I was originally going to post this as a topic on a forum, but then I realized it was so random that I should just stick with one thing and save the rest for a later date. So, I figured I’d just post all of it in here!! yay!!
Alright, so I’m still a confused pup and I’ve been back and forth so much lately that I’m not even going to try and explain myself. One minute im a Christian, next minute I’m not, and that continues back and forth for weeks on end. I’m sick of it. I want to know the truth, but I can’t figure out how. I’ve heard all sorts of logical things, and I’ve heard all sorts of Biblical things and Christians trying to pull me back. Sometimes it actually works: thus me going back and forth.
Am I arrogant for not believing? Thats what I keep getting called. Is it true? How is a person arrogant for saying they don’t believe in God?

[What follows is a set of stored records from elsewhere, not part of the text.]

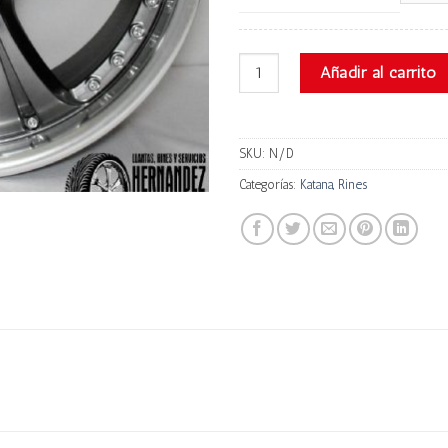
Katana Destiny cantidad
Añadir al carrito
SKU:
N/D
Categorías:
Katana
,
Rines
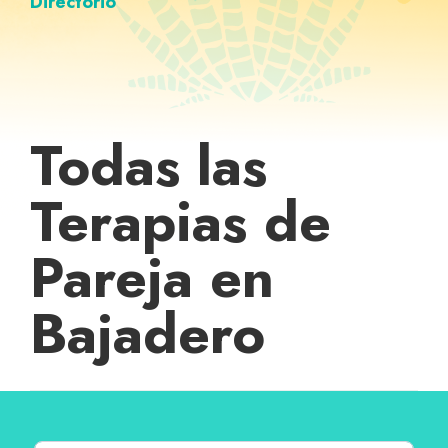
Directorio
Todas las
Terapias de
Pareja en
Bajadero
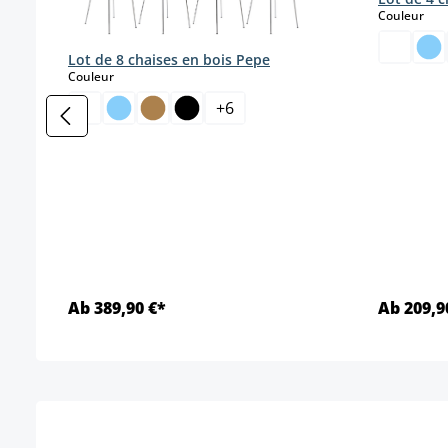
sele
Couleur
Lot de 8 chaises en bois Pepe
select
Couleur
+
6
Ab 389,90 €*
Ab 209,9
Détails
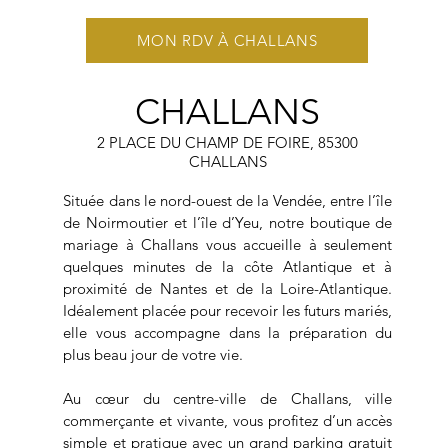
MON RDV À CHALLANS
CHALLANS
2 PLACE DU CHAMP DE FOIRE, 85300
CHALLANS​
Située dans le nord-ouest de la Vendée, entre l’île
de Noirmoutier et l’île d’Yeu, notre boutique de
mariage à Challans vous accueille à seulement
quelques minutes de la côte Atlantique et à
proximité de Nantes et de la Loire-Atlantique.
Idéalement placée pour recevoir les futurs mariés,
elle vous accompagne dans la préparation du
plus beau jour de votre vie.
Au cœur du centre-ville de Challans, ville
commerçante et vivante, vous profitez d’un accès
simple et pratique avec un grand parking gratuit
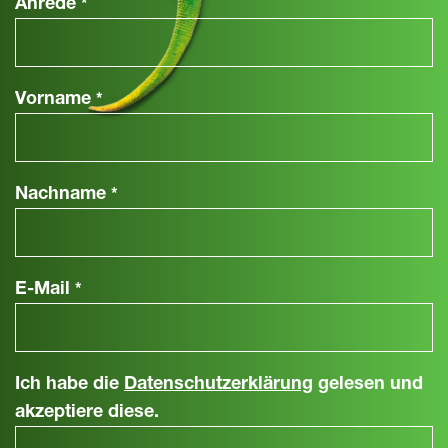
Anrede
*
Vorname
*
Nachname
*
E-Mail
*
Ich habe die
Datenschutzerklärung
gelesen und
akzeptiere diese.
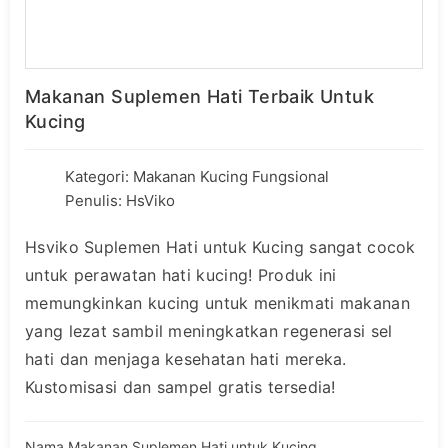
Makanan Suplemen Hati Terbaik Untuk
Kucing
Kategori:
Makanan Kucing Fungsional
Penulis: HsViko
Hsviko Suplemen Hati untuk Kucing sangat cocok
untuk perawatan hati kucing! Produk ini
memungkinkan kucing untuk menikmati makanan
yang lezat sambil meningkatkan regenerasi sel
hati dan menjaga kesehatan hati mereka.
Kustomisasi dan sampel gratis tersedia!
Nama Makanan Suplemen Hati untuk Kucing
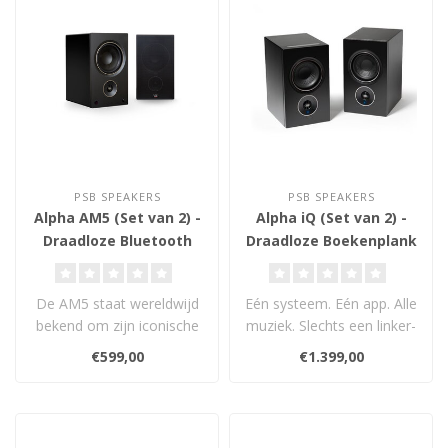
PSB SPEAKERS
PSB SPEAKERS
Alpha AM5 (Set van 2) -
Alpha iQ (Set van 2) -
Draadloze Bluetooth
Draadloze Boekenplank
Boekenplank
Luidsprekers
Luidsprekers
De AM5 staat wereldwijd
Eén systeem. Eén app. Alle
bekend om zijn iconische
muziek. Slechts een linker-
prestaties en zet de
en rechterluidspreker e..
€599,00
€1.399,00
standaard ..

How do you know how to know?
How do you know there is a God?
What keeps you striving to keep going?
For the longest time i was in this spot where i didn’t feel god at all, and i was upset that god would let me be in this state…that if he was real and he saw my heart then why wouldn’t he reveal himself to me. Was it my fault? Did I deserve it?
I don’t know what I believe. I really want to be a Christian. I just don’t have the strive to do so. And frankly, I don’t feel God anymore. I haven’t for at least a year. Is it because I somehow convinced myself there is no God? How do I feel God, know God, believe in God.